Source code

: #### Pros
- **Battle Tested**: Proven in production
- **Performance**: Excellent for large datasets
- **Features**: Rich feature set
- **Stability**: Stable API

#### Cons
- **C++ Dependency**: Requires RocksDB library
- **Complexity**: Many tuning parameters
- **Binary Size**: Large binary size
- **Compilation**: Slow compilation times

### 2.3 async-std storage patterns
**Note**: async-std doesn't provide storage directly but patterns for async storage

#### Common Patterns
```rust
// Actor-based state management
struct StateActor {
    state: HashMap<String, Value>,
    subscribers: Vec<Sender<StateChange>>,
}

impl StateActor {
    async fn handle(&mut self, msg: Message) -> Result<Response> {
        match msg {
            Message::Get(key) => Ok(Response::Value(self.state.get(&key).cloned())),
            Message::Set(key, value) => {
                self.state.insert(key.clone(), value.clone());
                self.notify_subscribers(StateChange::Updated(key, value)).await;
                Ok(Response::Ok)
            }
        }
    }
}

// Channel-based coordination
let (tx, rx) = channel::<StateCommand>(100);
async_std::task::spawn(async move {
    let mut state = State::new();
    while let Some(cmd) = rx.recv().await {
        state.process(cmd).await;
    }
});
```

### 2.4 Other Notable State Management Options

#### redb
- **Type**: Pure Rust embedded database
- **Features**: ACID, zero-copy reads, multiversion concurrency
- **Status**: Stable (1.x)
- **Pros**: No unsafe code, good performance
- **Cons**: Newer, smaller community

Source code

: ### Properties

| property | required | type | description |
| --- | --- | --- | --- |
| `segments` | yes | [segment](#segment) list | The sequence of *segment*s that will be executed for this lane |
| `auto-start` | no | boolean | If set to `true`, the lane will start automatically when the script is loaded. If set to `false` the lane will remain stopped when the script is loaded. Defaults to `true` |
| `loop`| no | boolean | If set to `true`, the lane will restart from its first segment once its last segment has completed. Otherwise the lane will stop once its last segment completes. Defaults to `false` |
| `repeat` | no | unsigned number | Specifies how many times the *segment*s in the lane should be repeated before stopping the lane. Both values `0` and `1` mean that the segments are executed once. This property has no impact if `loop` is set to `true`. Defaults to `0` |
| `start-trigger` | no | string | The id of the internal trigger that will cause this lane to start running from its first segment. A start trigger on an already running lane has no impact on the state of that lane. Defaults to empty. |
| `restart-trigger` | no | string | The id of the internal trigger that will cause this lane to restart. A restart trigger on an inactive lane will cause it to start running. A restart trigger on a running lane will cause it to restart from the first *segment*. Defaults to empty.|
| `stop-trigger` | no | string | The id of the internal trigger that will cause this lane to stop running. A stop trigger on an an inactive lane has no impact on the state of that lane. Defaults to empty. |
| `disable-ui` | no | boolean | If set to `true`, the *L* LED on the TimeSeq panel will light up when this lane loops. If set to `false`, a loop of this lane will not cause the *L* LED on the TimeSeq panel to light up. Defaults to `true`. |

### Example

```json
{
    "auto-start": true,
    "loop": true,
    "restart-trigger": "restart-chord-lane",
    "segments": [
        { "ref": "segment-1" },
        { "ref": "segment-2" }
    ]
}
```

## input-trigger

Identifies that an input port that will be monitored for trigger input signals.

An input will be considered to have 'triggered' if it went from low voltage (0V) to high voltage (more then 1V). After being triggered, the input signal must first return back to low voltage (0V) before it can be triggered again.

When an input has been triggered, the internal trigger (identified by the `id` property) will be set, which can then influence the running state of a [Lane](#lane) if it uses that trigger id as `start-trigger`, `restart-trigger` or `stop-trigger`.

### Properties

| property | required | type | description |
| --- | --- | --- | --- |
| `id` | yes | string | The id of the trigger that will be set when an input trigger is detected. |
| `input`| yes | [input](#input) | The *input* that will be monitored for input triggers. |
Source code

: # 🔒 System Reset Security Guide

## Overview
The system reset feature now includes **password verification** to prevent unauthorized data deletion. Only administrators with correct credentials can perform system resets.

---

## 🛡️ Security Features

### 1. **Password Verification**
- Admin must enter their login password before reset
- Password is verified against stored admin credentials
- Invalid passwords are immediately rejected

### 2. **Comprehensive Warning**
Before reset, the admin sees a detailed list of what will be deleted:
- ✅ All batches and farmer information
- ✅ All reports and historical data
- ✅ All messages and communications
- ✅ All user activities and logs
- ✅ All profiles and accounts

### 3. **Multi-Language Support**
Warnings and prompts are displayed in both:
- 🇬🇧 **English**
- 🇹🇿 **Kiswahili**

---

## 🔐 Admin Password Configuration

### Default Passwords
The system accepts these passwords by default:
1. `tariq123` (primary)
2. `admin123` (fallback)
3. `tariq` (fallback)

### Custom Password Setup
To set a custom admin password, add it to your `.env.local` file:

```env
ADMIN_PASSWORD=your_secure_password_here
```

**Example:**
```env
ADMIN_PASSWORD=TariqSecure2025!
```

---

.....

• _ABOUT THIS TASK_
Return the whole listing, keeping every word as it is.

• _PROBLEM SOLUTION_
Source code

: #### Pros
- **Battle Tested**: Proven in production
- **Performance**: Excellent for large datasets
- **Features**: Rich feature set
- **Stability**: Stable API

#### Cons
- **C++ Dependency**: Requires RocksDB library
- **Complexity**: Many tuning parameters
- **Binary Size**: Large binary size
- **Compilation**: Slow compilation times

### 2.3 async-std storage patterns
**Note**: async-std doesn't provide storage directly but patterns for async storage

#### Common Patterns
```rust
// Actor-based state management
struct StateActor {
    state: HashMap<String, Value>,
    subscribers: Vec<Sender<StateChange>>,
}

impl StateActor {
    async fn handle(&mut self, msg: Message) -> Result<Response> {
        match msg {
            Message::Get(key) => Ok(Response::Value(self.state.get(&key).cloned())),
            Message::Set(key, value) => {
                self.state.insert(key.clone(), value.clone());
                self.notify_subscribers(StateChange::Updated(key, value)).await;
                Ok(Response::Ok)
            }
        }
    }
}

// Channel-based coordination
let (tx, rx) = channel::<StateCommand>(100);
async_std::task::spawn(async move {
    let mut state = State::new();
    while let Some(cmd) = rx.recv().await {
        state.process(cmd).await;
    }
});
```

### 2.4 Other Notable State Management Options

#### redb
- **Type**: Pure Rust embedded database
- **Features**: ACID, zero-copy reads, multiversion concurrency
- **Status**: Stable (1.x)
- **Pros**: No unsafe code, good performance
- **Cons**: Newer, smaller community

Source code

: ### Properties

| property | required | type | description |
| --- | --- | --- | --- |
| `segments` | yes | [segment](#segment) list | The sequence of *segment*s that will be executed for this lane |
| `auto-start` | no | boolean | If set to `true`, the lane will start automatically when the script is loaded. If set to `false` the lane will remain stopped when the script is loaded. Defaults to `true` |
| `loop`| no | boolean | If set to `true`, the lane will restart from its first segment once its last segment has completed. Otherwise the lane will stop once its last segment completes. Defaults to `false` |
| `repeat` | no | unsigned number | Specifies how many times the *segment*s in the lane should be repeated before stopping the lane. Both values `0` and `1` mean that the segments are executed once. This property has no impact if `loop` is set to `true`. Defaults to `0` |
| `start-trigger` | no | string | The id of the internal trigger that will cause this lane to start running from its first segment. A start trigger on an already running lane has no impact on the state of that lane. Defaults to empty. |
| `restart-trigger` | no | string | The id of the internal trigger that will cause this lane to restart. A restart trigger on an inactive lane will cause it to start running. A restart trigger on a running lane will cause it to restart from the first *segment*. Defaults to empty.|
| `stop-trigger` | no | string | The id of the internal trigger that will cause this lane to stop running. A stop trigger on an an inactive lane has no impact on the state of that lane. Defaults to empty. |
| `disable-ui` | no | boolean | If set to `true`, the *L* LED on the TimeSeq panel will light up when this lane loops. If set to `false`, a loop of this lane will not cause the *L* LED on the TimeSeq panel to light up. Defaults to `true`. |

### Example

```json
{
    "auto-start": true,
    "loop": true,
    "restart-trigger": "restart-chord-lane",
    "segments": [
        { "ref": "segment-1" },
        { "ref": "segment-2" }
    ]
}
```

## input-trigger

Identifies that an input port that will be monitored for trigger input signals.

An input will be considered to have 'triggered' if it went from low voltage (0V) to high voltage (more then 1V). After being triggered, the input signal must first return back to low voltage (0V) before it can be triggered again.

When an input has been triggered, the internal trigger (identified by the `id` property) will be set, which can then influence the running state of a [Lane](#lane) if it uses that trigger id as `start-trigger`, `restart-trigger` or `stop-trigger`.

### Properties

| property | required | type | description |
| --- | --- | --- | --- |
| `id` | yes | string | The id of the trigger that will be set when an input trigger is detected. |
| `input`| yes | [input](#input) | The *input* that will be monitored for input triggers. |
Source code

: # 🔒 System Reset Security Guide

## Overview
The system reset feature now includes **password verification** to prevent unauthorized data deletion. Only administrators with correct credentials can perform system resets.

---

## 🛡️ Security Features

### 1. **Password Verification**
- Admin must enter their login password before reset
- Password is verified against stored admin credentials
- Invalid passwords are immediately rejected

### 2. **Comprehensive Warning**
Before reset, the admin sees a detailed list of what will be deleted:
- ✅ All batches and farmer information
- ✅ All reports and historical data
- ✅ All messages and communications
- ✅ All user activities and logs
- ✅ All profiles and accounts

### 3. **Multi-Language Support**
Warnings and prompts are displayed in both:
- 🇬🇧 **English**
- 🇹🇿 **Kiswahili**

---

## 🔐 Admin Password Configuration

### Default Passwords
The system accepts these passwords by default:
1. `tariq123` (primary)
2. `admin123` (fallback)
3. `tariq` (fallback)

### Custom Password Setup
To set a custom admin password, add it to your `.env.local` file:

```env
ADMIN_PASSWORD=your_secure_password_here
```

**Example:**
```env
ADMIN_PASSWORD=TariqSecure2025!
```

---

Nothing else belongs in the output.